→ **TO-DO ITEM**:
Set down each record that follows exactly. Drop the images.

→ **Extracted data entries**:
+===+

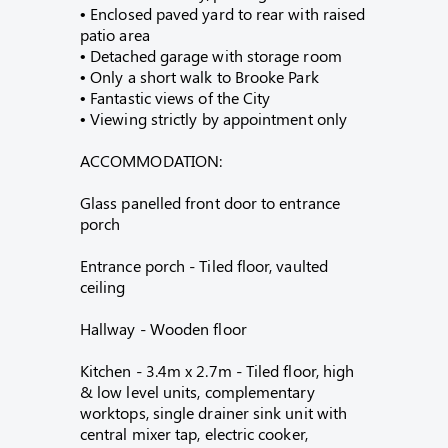
• Enclosed paved yard to rear with raised
patio area
• Detached garage with storage room
• Only a short walk to Brooke Park
• Fantastic views of the City
• Viewing strictly by appointment only
ACCOMMODATION:
Glass panelled front door to entrance
porch
Entrance porch - Tiled floor, vaulted
ceiling
Hallway - Wooden floor
Kitchen - 3.4m x 2.7m - Tiled floor, high
& low level units, complementary
worktops, single drainer sink unit with
central mixer tap, electric cooker,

+===+

→ **YOUR RESPONSE**:
• Enclosed paved yard to rear with raised
patio area
• Detached garage with storage room
• Only a short walk to Brooke Park
• Fantastic views of the City
• Viewing strictly by appointment only
ACCOMMODATION:
Glass panelled front door to entrance
porch
Entrance porch - Tiled floor, vaulted
ceiling
Hallway - Wooden floor
Kitchen - 3.4m x 2.7m - Tiled floor, high
& low level units, complementary
worktops, single drainer sink unit with
central mixer tap, electric cooker,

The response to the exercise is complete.